(Data items)
++++++++
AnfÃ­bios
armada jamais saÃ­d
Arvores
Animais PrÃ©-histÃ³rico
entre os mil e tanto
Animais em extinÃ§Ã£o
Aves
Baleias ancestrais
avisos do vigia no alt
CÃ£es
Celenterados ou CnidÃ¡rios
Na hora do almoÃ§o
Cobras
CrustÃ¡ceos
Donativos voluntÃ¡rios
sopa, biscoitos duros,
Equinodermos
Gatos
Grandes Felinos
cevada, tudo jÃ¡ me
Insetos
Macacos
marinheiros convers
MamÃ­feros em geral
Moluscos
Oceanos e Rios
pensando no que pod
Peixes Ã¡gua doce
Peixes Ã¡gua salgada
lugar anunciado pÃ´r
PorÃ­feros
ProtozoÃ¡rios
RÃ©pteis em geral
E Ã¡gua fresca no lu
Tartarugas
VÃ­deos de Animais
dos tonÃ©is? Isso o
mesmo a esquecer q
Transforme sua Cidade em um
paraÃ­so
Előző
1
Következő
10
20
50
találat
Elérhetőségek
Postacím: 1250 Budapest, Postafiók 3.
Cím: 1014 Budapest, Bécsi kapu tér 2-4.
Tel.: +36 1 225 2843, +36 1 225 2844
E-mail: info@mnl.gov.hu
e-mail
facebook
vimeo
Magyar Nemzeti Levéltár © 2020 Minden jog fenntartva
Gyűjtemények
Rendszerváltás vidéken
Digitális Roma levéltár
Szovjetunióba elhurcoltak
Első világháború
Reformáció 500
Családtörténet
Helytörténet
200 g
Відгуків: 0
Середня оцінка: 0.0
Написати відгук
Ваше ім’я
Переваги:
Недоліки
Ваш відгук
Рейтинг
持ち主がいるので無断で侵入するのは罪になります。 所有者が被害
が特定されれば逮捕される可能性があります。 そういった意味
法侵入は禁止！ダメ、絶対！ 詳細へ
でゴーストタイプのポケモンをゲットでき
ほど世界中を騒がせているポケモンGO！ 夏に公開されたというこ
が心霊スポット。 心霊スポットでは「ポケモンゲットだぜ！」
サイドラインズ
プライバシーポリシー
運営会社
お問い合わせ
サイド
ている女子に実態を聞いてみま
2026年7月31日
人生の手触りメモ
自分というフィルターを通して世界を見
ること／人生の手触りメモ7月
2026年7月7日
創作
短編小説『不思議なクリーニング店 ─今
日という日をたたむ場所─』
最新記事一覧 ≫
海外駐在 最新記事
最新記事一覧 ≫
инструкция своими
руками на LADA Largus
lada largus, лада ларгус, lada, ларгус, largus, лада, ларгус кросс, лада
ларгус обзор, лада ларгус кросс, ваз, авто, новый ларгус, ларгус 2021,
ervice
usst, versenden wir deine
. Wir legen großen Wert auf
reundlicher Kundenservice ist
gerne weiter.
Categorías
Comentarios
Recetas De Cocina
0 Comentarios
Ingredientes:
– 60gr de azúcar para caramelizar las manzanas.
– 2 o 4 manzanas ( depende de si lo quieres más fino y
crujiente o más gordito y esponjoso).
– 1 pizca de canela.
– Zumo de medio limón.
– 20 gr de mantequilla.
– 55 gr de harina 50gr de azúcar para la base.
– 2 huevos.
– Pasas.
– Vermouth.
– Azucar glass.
++++++++
* **WHAT THE TASK ASKS**
Could you reproduce, exactly, every line above from the line with "MamÃ­feros em geral" to the line with "Cím: 1014 Budapest, Bécsi kapu tér 2-4.", and no other line? Both ends count.

* **RESULT FOR THIS EXERCISE**
MamÃ­feros em geral
Moluscos
Oceanos e Rios
pensando no que pod
Peixes Ã¡gua doce
Peixes Ã¡gua salgada
lugar anunciado pÃ´r
PorÃ­feros
ProtozoÃ¡rios
RÃ©pteis em geral
E Ã¡gua fresca no lu
Tartarugas
VÃ­deos de Animais
dos tonÃ©is? Isso o
mesmo a esquecer q
Transforme sua Cidade em um
paraÃ­so
Előző
1
Következő
10
20
50
találat
Elérhetőségek
Postacím: 1250 Budapest, Postafiók 3.
Cím: 1014 Budapest, Bécsi kapu tér 2-4.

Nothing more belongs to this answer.